Yes. We have really put a lot of effort into building out our Rave sales team. So we have a number of dedicated people. And I think we're seeing the results in terms of the pipeline growth from the fact that we have dedicated people here. So if we looked at the pipeline relative to the second quarter versus where it is, it's grown pretty significantly. In terms of the size of the deals, it really is difficult to talk about them because of the nature of the implementations. I made a comment earlier about Filmbank which we won last quarter and how they are moving forward with rolling out their platform in the educational sector. And they are going through a pilot, depending on the success of that pilot it could influence how quickly they roll it out to more educational environments and it could also delay based on what they experience. So it was very difficult to get any predictability around the revenue throughput that we’d see. I think the important thing to takeaway is that as we win more these opportunities it will eventually turn into revenue.

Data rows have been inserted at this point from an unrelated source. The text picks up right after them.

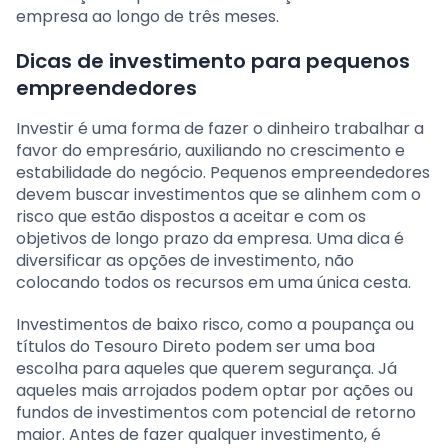
empresa ao longo de três meses.
Dicas de investimento para pequenos
empreendedores
Investir é uma forma de fazer o dinheiro trabalhar a
favor do empresário, auxiliando no crescimento e
estabilidade do negócio. Pequenos empreendedores
devem buscar investimentos que se alinhem com o
risco que estão dispostos a aceitar e com os
objetivos de longo prazo da empresa. Uma dica é
diversificar as opções de investimento, não
colocando todos os recursos em uma única cesta.
Investimentos de baixo risco, como a poupança ou
títulos do Tesouro Direto podem ser uma boa
escolha para aqueles que querem segurança. Já
aqueles mais arrojados podem optar por ações ou
fundos de investimentos com potencial de retorno
maior. Antes de fazer qualquer investimento, é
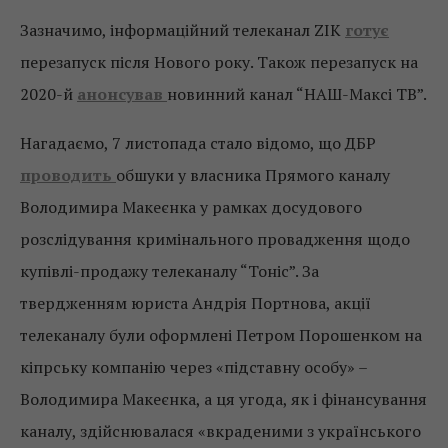
Зазначимо, інформаційний телеканал ZIK
готує
перезапуск після Нового року. Також перезапуск на
2020-й
анонсував
новинний канал “НАШ-Максі ТВ”.
Нагадаємо, 7 листопада стало відомо, що ДБР
проводить
обшуки у власника Прямого каналу
Володимира Макеєнка у рамках досудового
розслідування кримінального провадження щодо
купівлі-продажу телеканалу “Тоніс”. За
твердженням юриста Андрія Портнова, акції
телеканалу були оформлені Петром Порошенком на
кіпрську компанію через «підставну особу» –
Володимира Макеєнка, а ця угода, як і фінансування
каналу, здійснювалася «вкраденими з українського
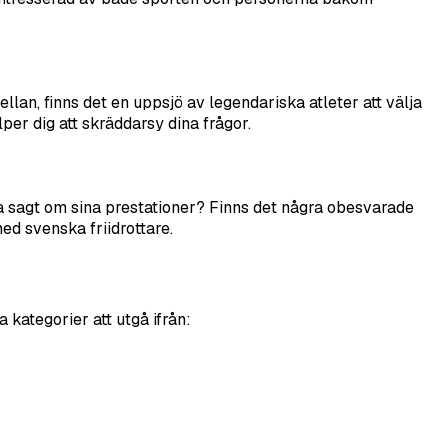
lan, finns det en uppsjö av legendariska atleter att välja
lper dig att skräddarsy dina frågor.
lva sagt om sina prestationer? Finns det några obesvarade
ed svenska friidrottare.
 kategorier att utgå ifrån:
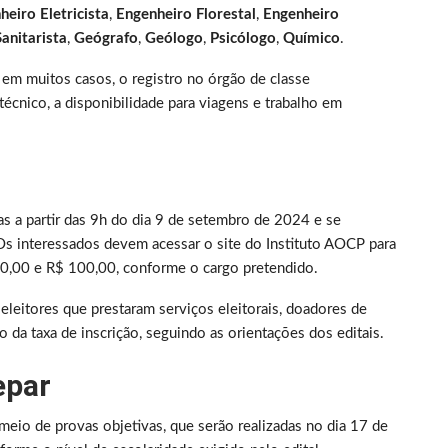
heiro Eletricista
,
Engenheiro Florestal
,
Engenheiro
anitarista
,
Geógrafo
,
Geólogo
,
Psicólogo
,
Químico
.
em muitos casos, o registro no órgão de classe
écnico, a disponibilidade para viagens e trabalho em
as a partir das 9h do dia 9 de setembro de 2024 e se
s interessados devem acessar o site do Instituto AOCP para
R$ 60,00 e R$ 100,00, conforme o cargo pretendido.
eleitores que prestaram serviços eleitorais, doadores de
 da taxa de inscrição, seguindo as orientações dos editais.
epar
meio de provas objetivas, que serão realizadas no dia 17 de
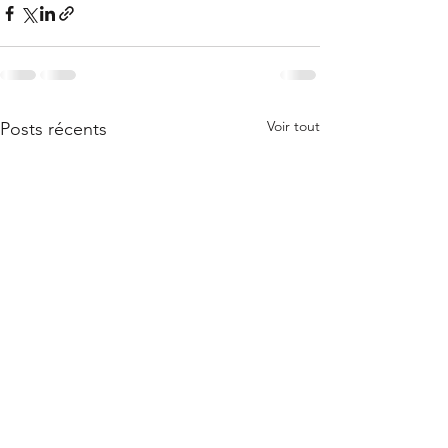
Voir tout
Posts récents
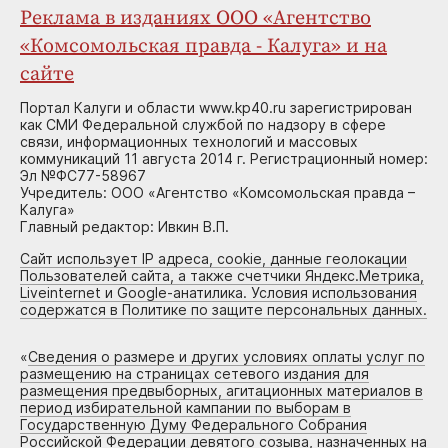
Реклама в изданиях ООО «Агентство
«Комсомольская правда - Калуга» и на
сайте
Портал Калуги и области www.kp40.ru зарегистрирован
как СМИ Федеральной службой по надзору в сфере
связи, информационных технологий и массовых
коммуникаций 11 августа 2014 г. Регистрационный номер:
Эл №ФС77-58967
Учредитель: ООО «Агентство «Комсомольская правда –
Калуга»
Главный редактор: Ивкин В.П.
Сайт использует IP адреса, cookie, данные геолокации
Пользователей сайта, а также счетчики Яндекс.Метрика,
Liveinternet и Google-анатилика. Условия использования
содержатся в Политике по защите персональных данных.
«
Сведения о размере и других условиях оплаты услуг по
размещению на страницах сетевого издания для
размещения предвыборных, агитационных материалов в
период избирательной кампании по выборам в
Государственную Думу Федерального Собрания
Российской Федерации девятого созыва, назначенных на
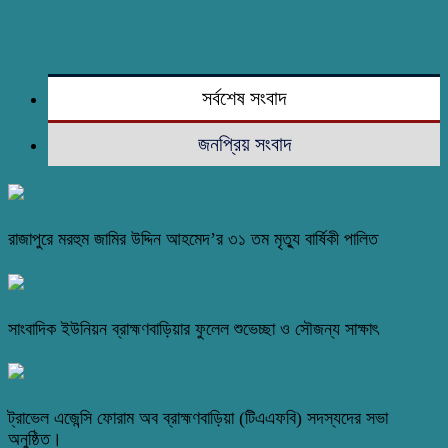
সর্বশেষ সংবাদ
জনপ্রিয় সংবাদ
রাজাপুরে মরহুম জামির উদ্দিন আহমেদ’র ৩১ তম মৃত্যু বার্ষিকী পালিত
সাংবাদিক ইউনিয়ন ব্রাহ্মণবাড়িয়ার ফুলেল শুভেচ্ছা ও সৌজন্য সাক্ষাৎ
ট্রাভেল এজেন্সি ফোরাম অব ব্রাহ্মণবাড়িয়া (টিএএফবি) সদস্যদের সভা
অনুষ্ঠিত।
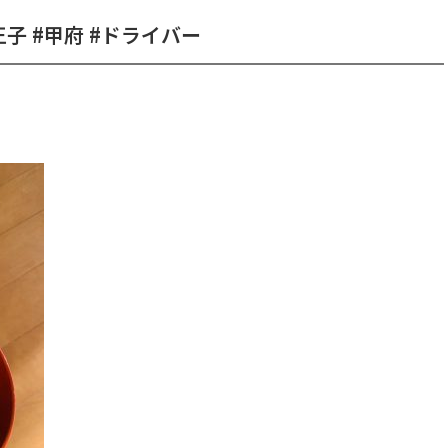
王子 #甲府 #ドライバー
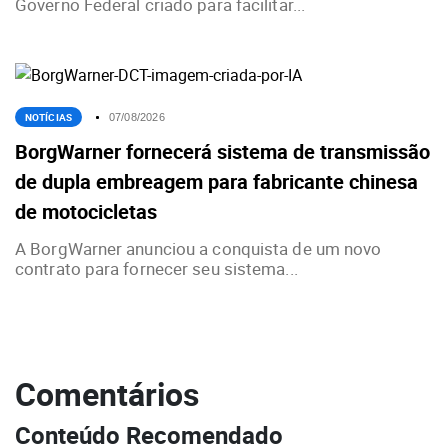
Governo Federal criado para facilitar...
NOTÍCIAS
07/08/2026
BorgWarner fornecerá sistema de transmissão
de dupla embreagem para fabricante chinesa
de motocicletas
A BorgWarner anunciou a conquista de um novo
contrato para fornecer seu sistema...
Comentários
Conteúdo Recomendado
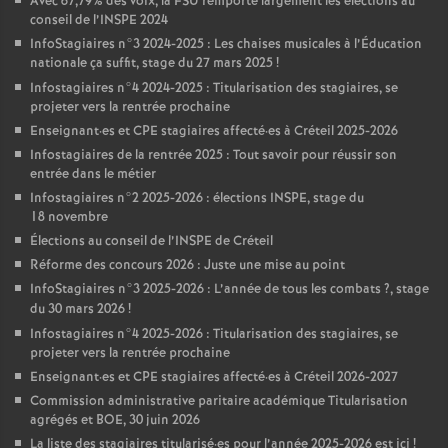
Avec 67,79% des voix, la
FSU
remporte largement les élections au
conseil de l’
INSPE
2024
InfoStagiaires n°3 2024-2025 : Les chaises musicales à l’Éducation
nationale ça suffit, stage du 27 mars 2025
!
Infostagiaires n°4 2024-2025 : Titularisation des stagiaires, se
projeter vers la rentrée prochaine
Enseignant
·
es et
CPE
stagiaires affecté
·
es à Créteil 2025-2026
Infostagiaires de la rentrée 2025 : Tout savoir pour réussir son
entrée dans le métier
Infostagiaires n°2 2025-2026 : élections
INSPE
, stage du
18 novembre
Élections au conseil de l’
INSPE
de Créteil
Réforme des concours 2026 : Juste une mise au point
InfoStagiaires n°3 2025-2026 : L’année de tous les combats
?, stage
du 30 mars 2026
!
Infostagiaires n°4 2025-2026 : Titularisation des stagiaires, se
projeter vers la rentrée prochaine
Enseignant
·
es et
CPE
stagiaires affecté
·
es à Créteil 2026-2027
Commission administrative paritaire académique Titularisation
agrégés et
BOE
, 30 juin 2026
La liste des stagiaires titularisé
·
es pour l’année 2025-2026 est ici
!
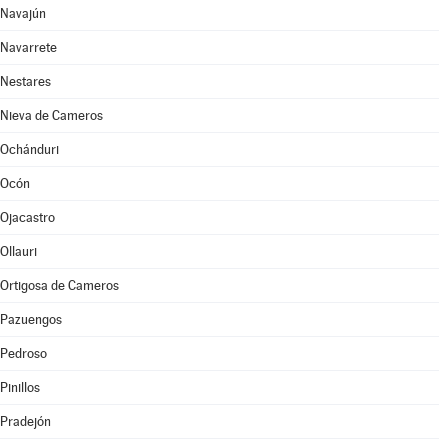
Navajún
Navarrete
Nestares
Nieva de Cameros
Ochánduri
Ocón
Ojacastro
Ollauri
Ortigosa de Cameros
Pazuengos
Pedroso
Pinillos
Pradejón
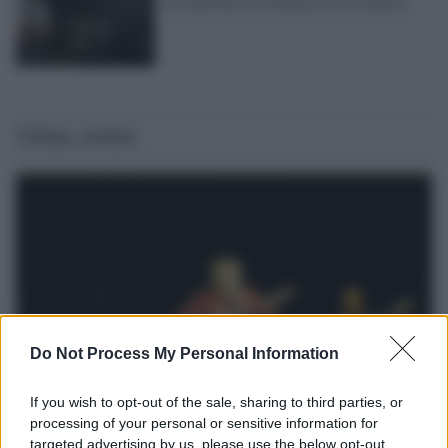
l'architettura in dialogo con la natura
Ultime notizie
Do Not Process My Personal Information
If you wish to opt-out of the sale, sharing to third parties, or
processing of your personal or sensitive information for
Il lutto /
Addio a Francesco Guccini, il poeta della canzone
targeted advertising by us, please use the below opt-out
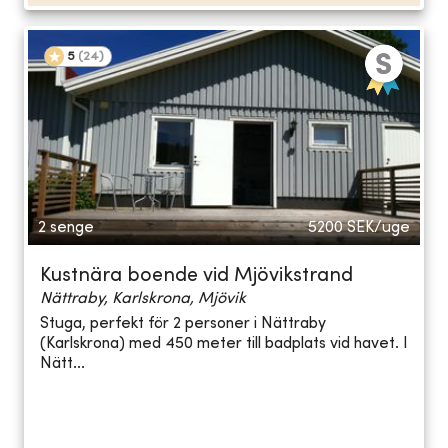
5
(
24
)
2 senge
5200
SEK/uge
Kustnära boende vid Mjövikstrand
Nättraby, Karlskrona, Mjövik
Stuga, perfekt för 2 personer i Nättraby
(Karlskrona) med 450 meter till badplats vid havet. I
Nätt...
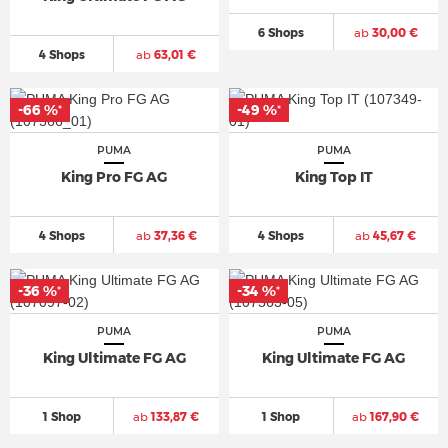
6 Shops
ab
30,00 €
4 Shops
ab
63,01 €
-66 %
-66 %
-49 %
-49 %
*
*
*
*
PUMA
PUMA
King Pro FG AG
King Top IT
4 Shops
ab
37,36 €
4 Shops
ab
45,67 €
-36 %
-36 %
-34 %
-34 %
*
*
*
*
PUMA
PUMA
King Ultimate FG AG
King Ultimate FG AG
1 Shop
ab
133,87 €
1 Shop
ab
167,90 €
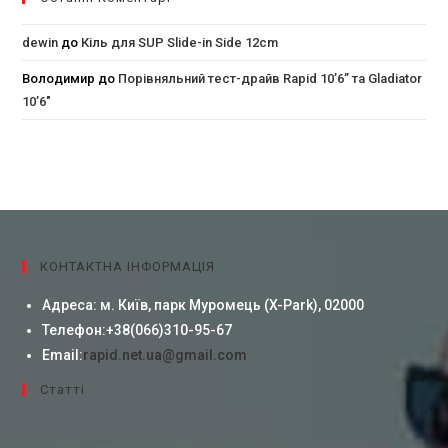
dewin
до
Кіль для SUP Slide-in Side 12cm
Володимир
до
Порівняльний тест-драйв Rapid 10’6” та Gladiator
10’6″
КОНТАКТНА ІНФОРМАЦІЯ
Адреса:
м. Київ, парк Муромець (X-Park), 02000
Телефон:
+38(066)310-95-67
Email:
rapid.net.ua@gmail.com
Cтатті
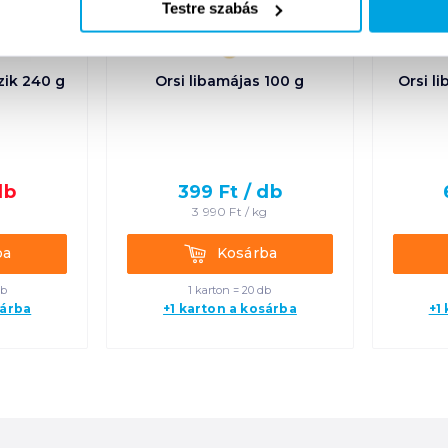
Testre szabás
zik 240 g
Orsi libamájas 100 g
Orsi l
db
399
Ft /
db
g
3 990
Ft /
kg
Kosárba
ba
Kosárba
db
1 karton = 20 db
sárba
+1 karton a kosárba
+1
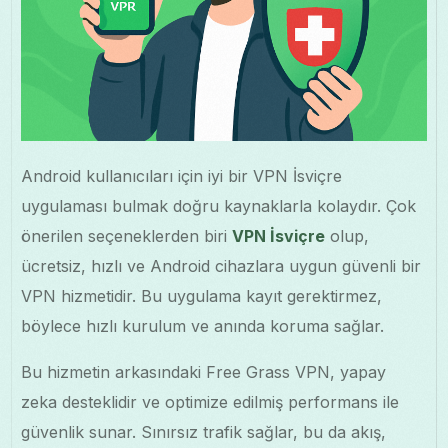
Android kullanıcıları için iyi bir VPN İsviçre
uygulaması bulmak doğru kaynaklarla kolaydır. Çok
önerilen seçeneklerden biri
VPN İsviçre
olup,
ücretsiz, hızlı ve Android cihazlara uygun güvenli bir
VPN hizmetidir. Bu uygulama kayıt gerektirmez,
böylece hızlı kurulum ve anında koruma sağlar.
Bu hizmetin arkasındaki Free Grass VPN, yapay
zeka desteklidir ve optimize edilmiş performans ile
güvenlik sunar. Sınırsız trafik sağlar, bu da akış,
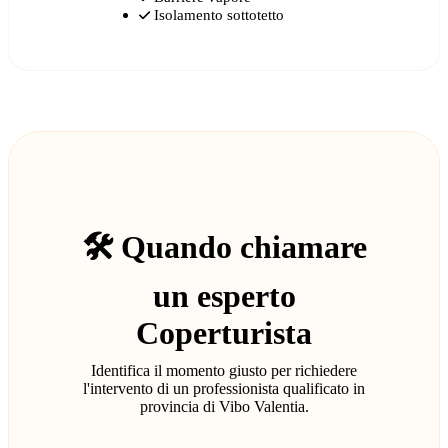
Isolamento sottotetto
🛠️ Quando chiamare
un esperto
Coperturista
Identifica il momento giusto per richiedere
l'intervento di un professionista qualificato in
provincia di Vibo Valentia.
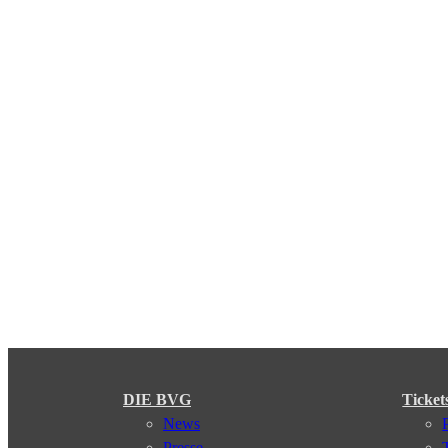
DIE BVG
Ticket
News
Presse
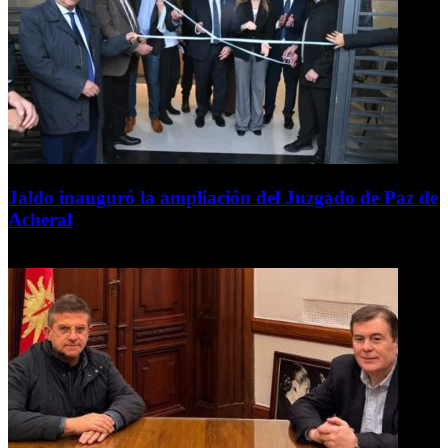
Jaldo inauguró la ampliación del Juzgado de Paz de
Acheral
7 de agosto de 2026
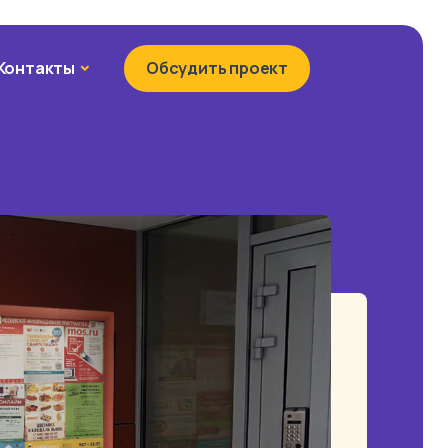
Контакты
Контакты
Обсудить проект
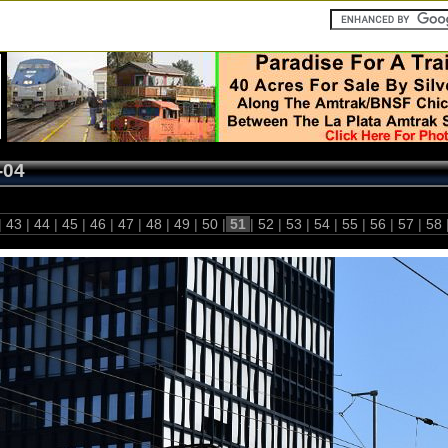
-04
|
43
|
44
|
45
|
46
|
47
|
48
|
49
|
50
|
51
|
52
|
53
|
54
|
55
|
56
|
57
|
58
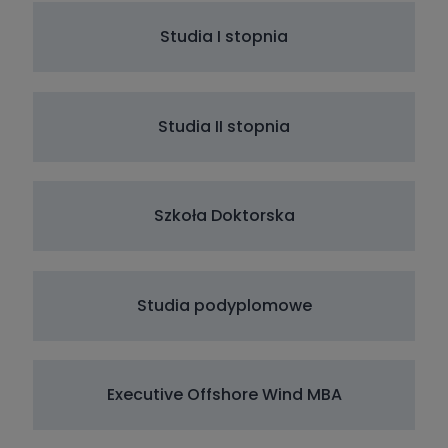
Studia I stopnia
Studia II stopnia
Szkoła Doktorska
Studia podyplomowe
Executive Offshore Wind MBA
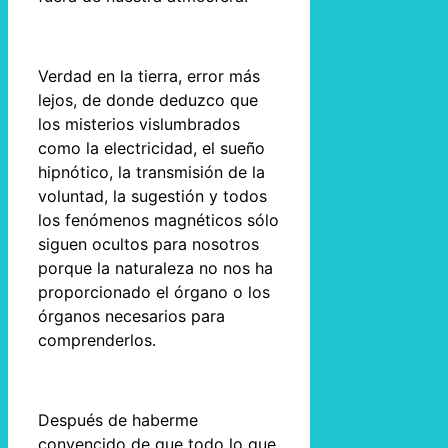
Verdad en la tierra, error más
lejos, de donde deduzco que
los misterios vislumbrados
como la electricidad, el sueño
hipnótico, la transmisión de la
voluntad, la sugestión y todos
los fenómenos magnéticos sólo
siguen ocultos para nosotros
porque la naturaleza no nos ha
proporcionado el órgano o los
órganos necesarios para
comprenderlos.
Después de haberme
convencido de que todo lo que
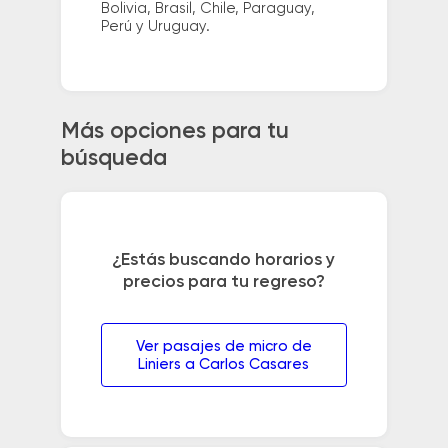
Bolivia, Brasil, Chile, Paraguay,
Perú y Uruguay.
Más opciones para tu
búsqueda
¿Estás buscando horarios y
precios para tu regreso?
Ver pasajes de micro de
Liniers a Carlos Casares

Got it. And maybe just in terms of the competition you feel on those deals or maybe put in other way, I mean where in the decision making process are those generally, are they still evaluating several vendors or they narrowed it down to couple or where do you stand competitively there?
It varies by each one of the transactions. I would say that there is a lot of very competitive situations. So I would say that we see more competition for Rave opportunities than we do for back office or user experience opportunities.
Got it. Lastly, you mentioned I think that the seven figure back office deal was competitive takeaway, I believe that was a North American win you talked about this quarter. Can you say anything more about how that came to be and how sticky you feel your presence is now that you've got the deal done.
Well we feel it's very sticky. I mean obviously they've entered into an agreement. I think it's a testament to the fact that our back office is in our view the best back office in the industry. I think we are able to power more subscribers with more content in a very responsive reliable way than some of our competitors and all of our competitors and I think that’s why we won this deal. I think that we certainly have more opportunities like that, the challenge we face is that given our size compared to our competitors that’s where we need to convince customers to buy our products as oppose to our competitors.
This concludes the question-and-answer session. I would now like to turn the floor back over to Mr. Terino, for any closing comments.
Thank you. While we would all like to see better financial results sooner, than we have been able to deliver, we are steadfast in our determination to successfully execute a turnaround here at SeaChange. We are clearly seeing progress and good signs from our customers. Thank you today for joining us on the call and for your continued support and interest in SeaChange. Good night.
This concludes today’s teleconference. Thank you for your participation. You may disconnect your lines at this time.